Analysis of epigenetic changes from TCGA samples identified the existence of a proportion
of GBM tumors with highly concordant DNA methylation of a subset of loci, indicative of a
CpG island methylator phenotype (G-CIMP). G-CIMP-positive samples were associated with
secondary or recurrent (treated) tumors and tightly associated with IDH1 mutation. G-CIMP
tumors also showed a relative lack of copy number variation commonly observed in GBM,
including EGFR amplification, chromosome 7 gain and chromosome 10 loss. Interestingly, G-
CIMP tumors displayed copy-number alterations which were also shown in gliomas with
IDH1 mutations in a recent report (Sanson et al., 2009). Integration of the DNA methylation
data with gene expression data showed that G-CIMP-positive tumors represent a subset of
proneural tumors. G-CIMP-positive tumors showed a favorable prognosis within GBMs as a
whole and also within the proneural subset, consistent with prior reports for IDH1 mutant
tumors (Parsons et al., 2008; Yan et al., 2009). Interestingly, of the five discordant cases of G-
CIMP-positive, IDH1-wildtype tumors, two patients survived more than five years after
diagnosis, suggesting that G-CIMP-positive status may confer favorable outcome independent
of IDH1 mutation status. However, studies with many more discordant cases will be needed
to carefully dissect the effects of G-CIMP status versus IDH1 mutation on survival. To a large
extent, the improved prognosis conferred by proneural tumors (Phillips et al., 2006) can be
accounted for by the G-CIMP-positive subset. These findings indicate that G-CIMP could be
use to further refine the expression-defined groups into an additional subtype with clinical
implications.
G-CIMP is highly associated with IDH1 mutation across all glioma tumor grades, and the
prevalence of both decreases with increasing tumor grade. Tumor grade is defined by
morphology only, and therefore can be heterogeneous with respect to molecular subtypes.

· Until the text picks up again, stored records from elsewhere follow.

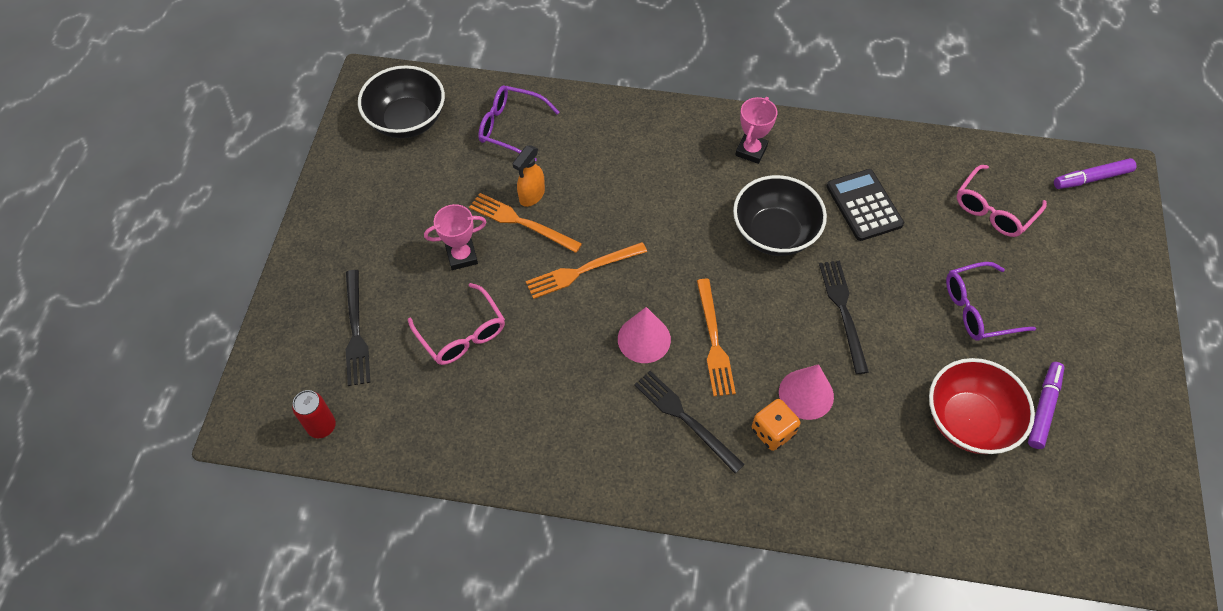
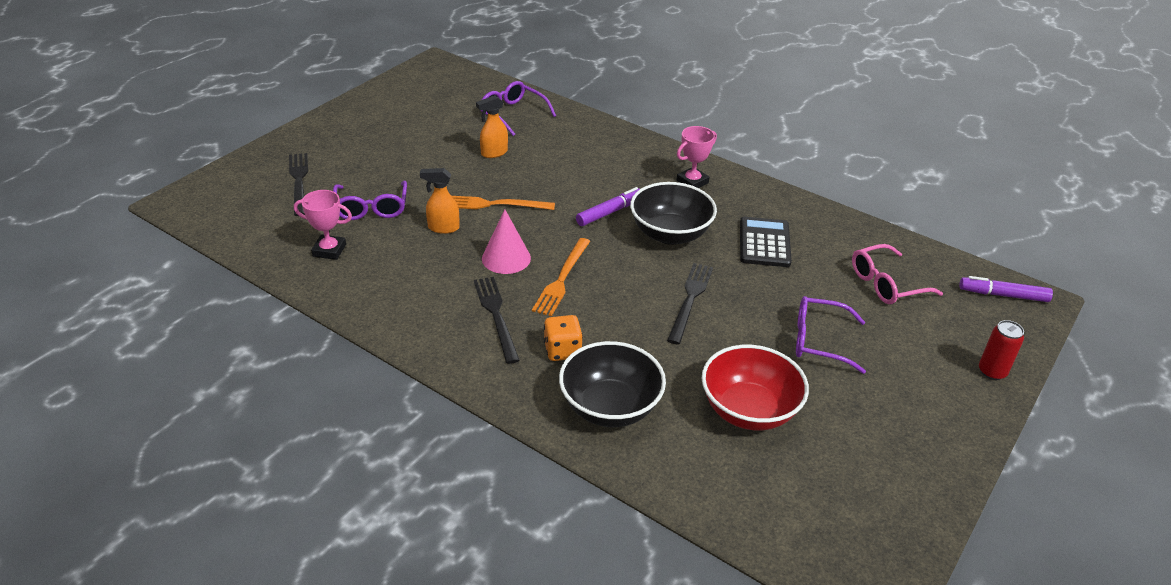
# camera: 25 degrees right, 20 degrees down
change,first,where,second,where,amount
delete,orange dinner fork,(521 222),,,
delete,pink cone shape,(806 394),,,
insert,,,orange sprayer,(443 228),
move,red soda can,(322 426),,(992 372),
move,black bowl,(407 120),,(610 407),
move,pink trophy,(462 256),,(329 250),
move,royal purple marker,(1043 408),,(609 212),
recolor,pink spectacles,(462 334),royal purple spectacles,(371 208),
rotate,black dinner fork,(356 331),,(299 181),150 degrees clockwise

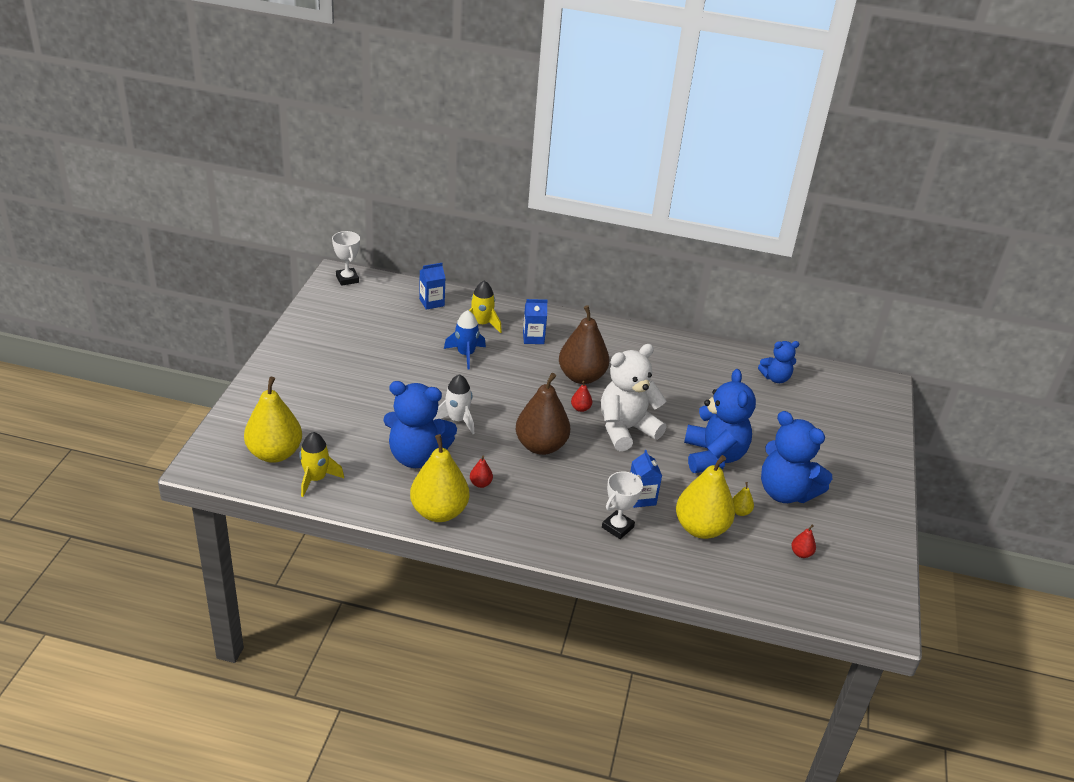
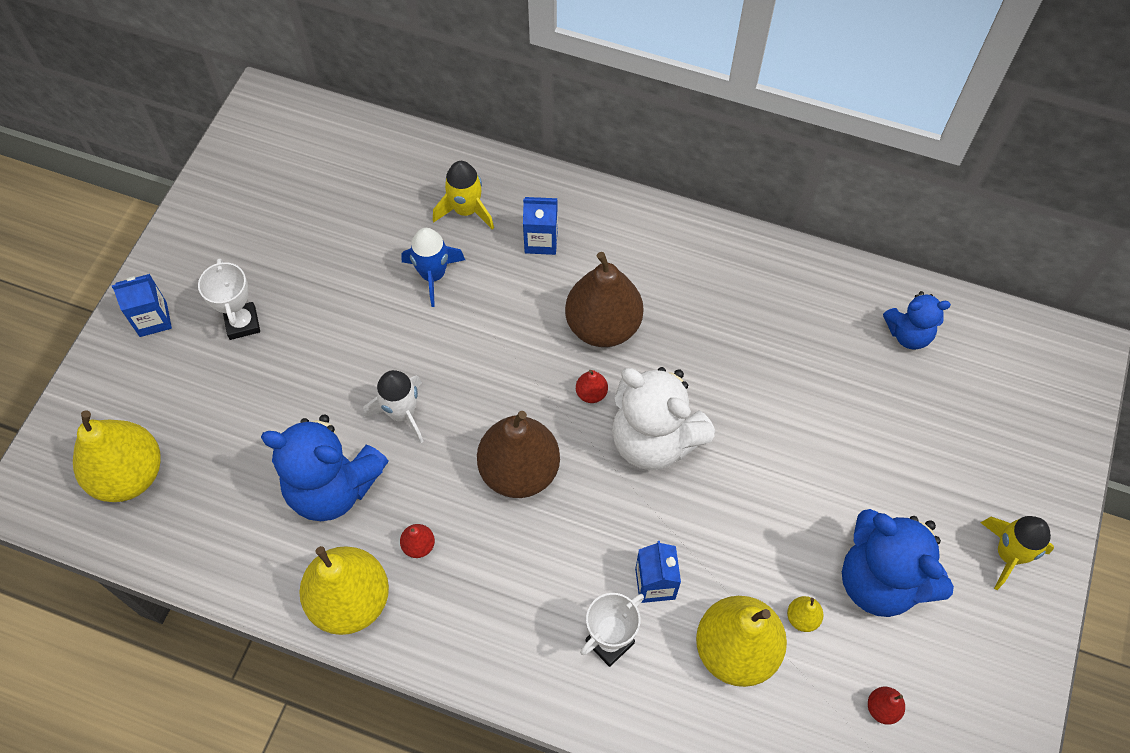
# camera: 10 degrees right, 25 degrees up
change,first,where,second,where,amount
delete,blue stuffed bear,(713 456),,,
move,bright yellow rocket,(316 479),,(1008 554),
move,pure white trophy,(347 279),,(242 323),
move,blue carton,(431 302),,(153 319),
rotate,pure white stuffed bear,(626 429),,(654 439),120 degrees counterclockwise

Within grade IV/glioblastoma tumors are a subset of patients who tend to be younger and have
a relatively favorable prognosis. It is only through molecular characterization using markers
such as IDH1 and G-CIMP status that one could prospectively identify such patients.
Conversely, these markers could also be used to identify patients with low- and intermediate-
grade gliomas who may exhibit unfavorable outcome relative to tumor grade.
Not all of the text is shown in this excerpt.